▶ [What you will do]:
Repeat exactly the line containing "Both hard and" and every line after it in the entries, and nothing besides.

▶ [Listed entries]:
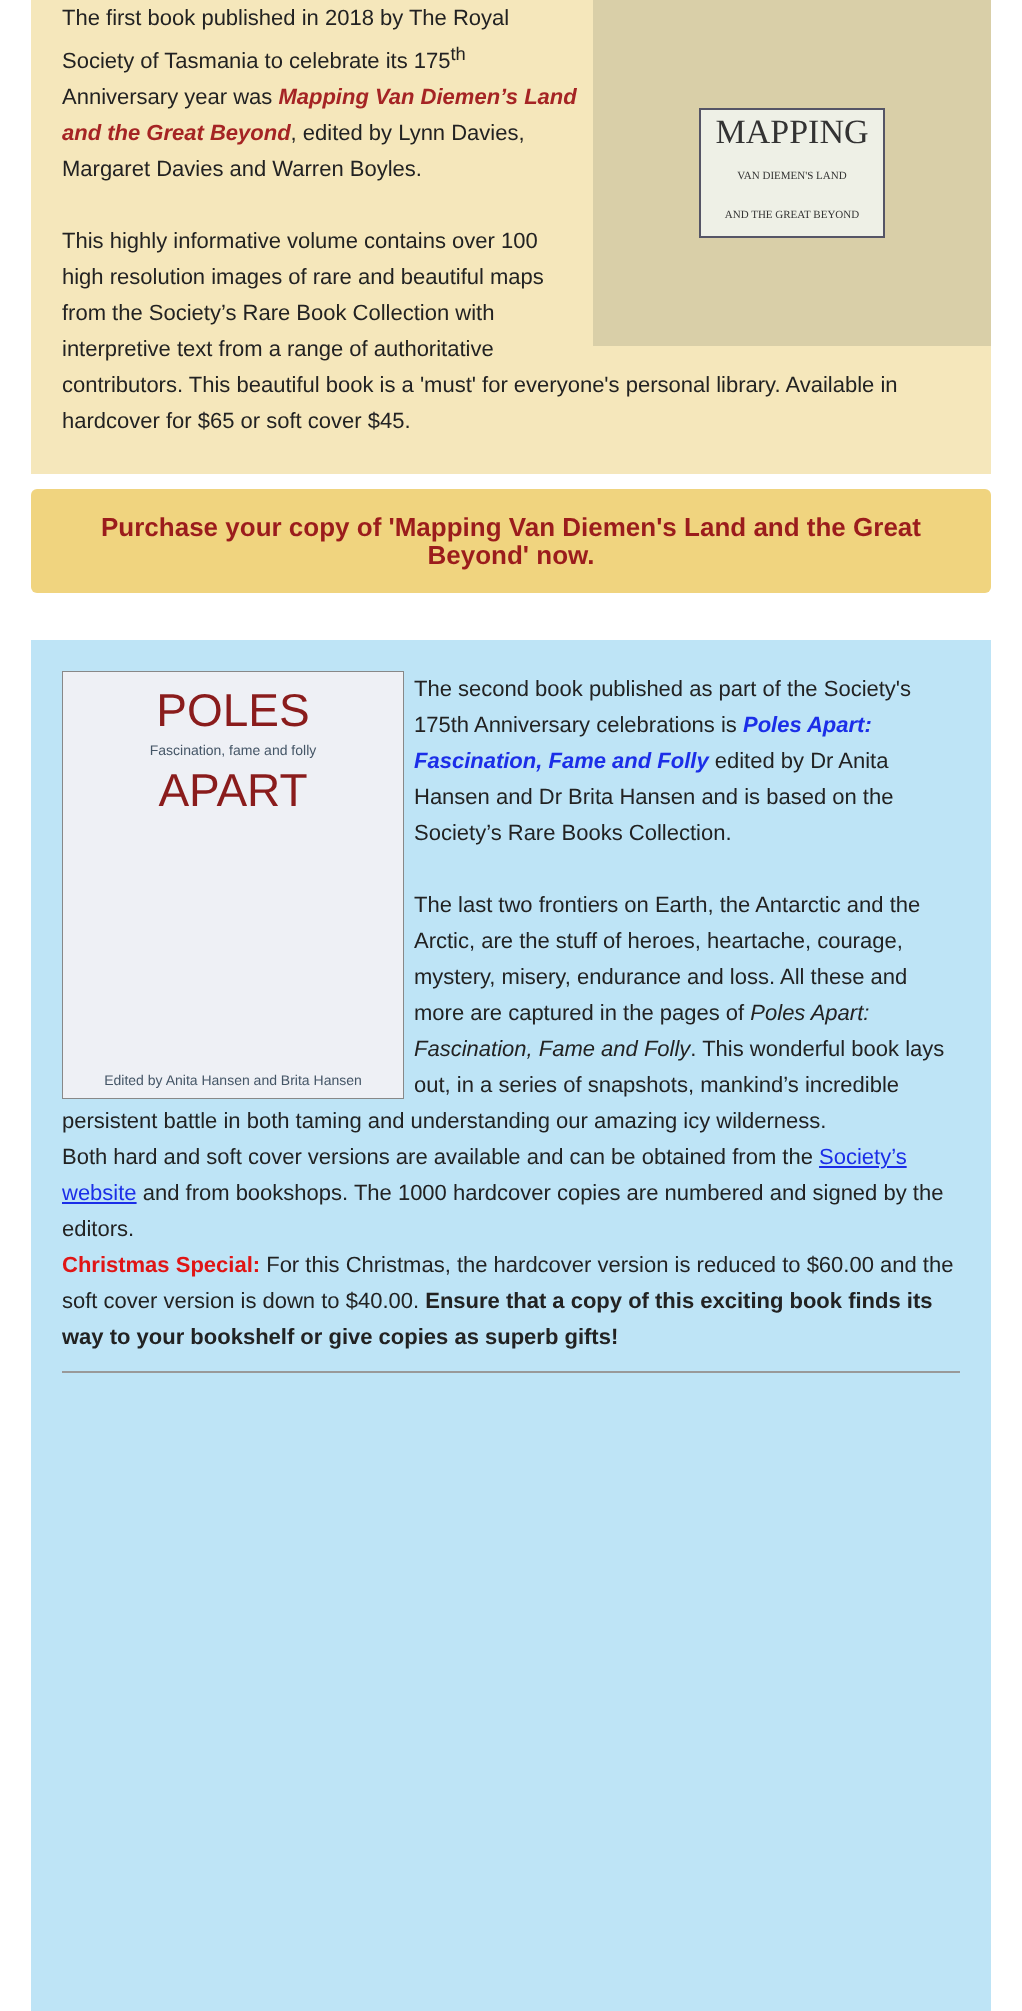MAPPING
VAN DIEMEN'S LAND
AND THE GREAT BEYOND
The first book published in 2018 by The Royal Society of Tasmania to celebrate its 175<sup>th</sup> Anniversary year was Mapping Van Diemen’s Land and the Great Beyond, edited by Lynn Davies, Margaret Davies and Warren Boyles.
This highly informative volume contains over 100 high resolution images of rare and beautiful maps from the Society’s Rare Book Collection with interpretive text from a range of authoritative contributors. This beautiful book is a 'must' for everyone's personal library. Available in hardcover for $65 or soft cover $45.
Purchase your copy of 'Mapping Van Diemen's Land and the Great Beyond' now.
POLES
Fascination, fame and folly
APART
Edited by Anita Hansen and Brita Hansen
The second book published as part of the Society's 175th Anniversary celebrations is Poles Apart: Fascination, Fame and Folly edited by Dr Anita Hansen and Dr Brita Hansen and is based on the Society’s Rare Books Collection.
The last two frontiers on Earth, the Antarctic and the Arctic, are the stuff of heroes, heartache, courage, mystery, misery, endurance and loss. All these and more are captured in the pages of Poles Apart: Fascination, Fame and Folly. This wonderful book lays out, in a series of snapshots, mankind’s incredible persistent battle in both taming and understanding our amazing icy wilderness.
Both hard and soft cover versions are available and can be obtained from the Society’s website and from bookshops. The 1000 hardcover copies are numbered and signed by the editors.
Christmas Special: For this Christmas, the hardcover version is reduced to $60.00 and the soft cover version is down to $40.00. Ensure that a copy of this exciting book finds its way to your bookshelf or give copies as superb gifts!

▶ [Problem solution]:
Both hard and soft cover versions are available and can be obtained from the Society’s website and from bookshops. The 1000 hardcover copies are numbered and signed by the editors.
Christmas Special: For this Christmas, the hardcover version is reduced to $60.00 and the soft cover version is down to $40.00. Ensure that a copy of this exciting book finds its way to your bookshelf or give copies as superb gifts!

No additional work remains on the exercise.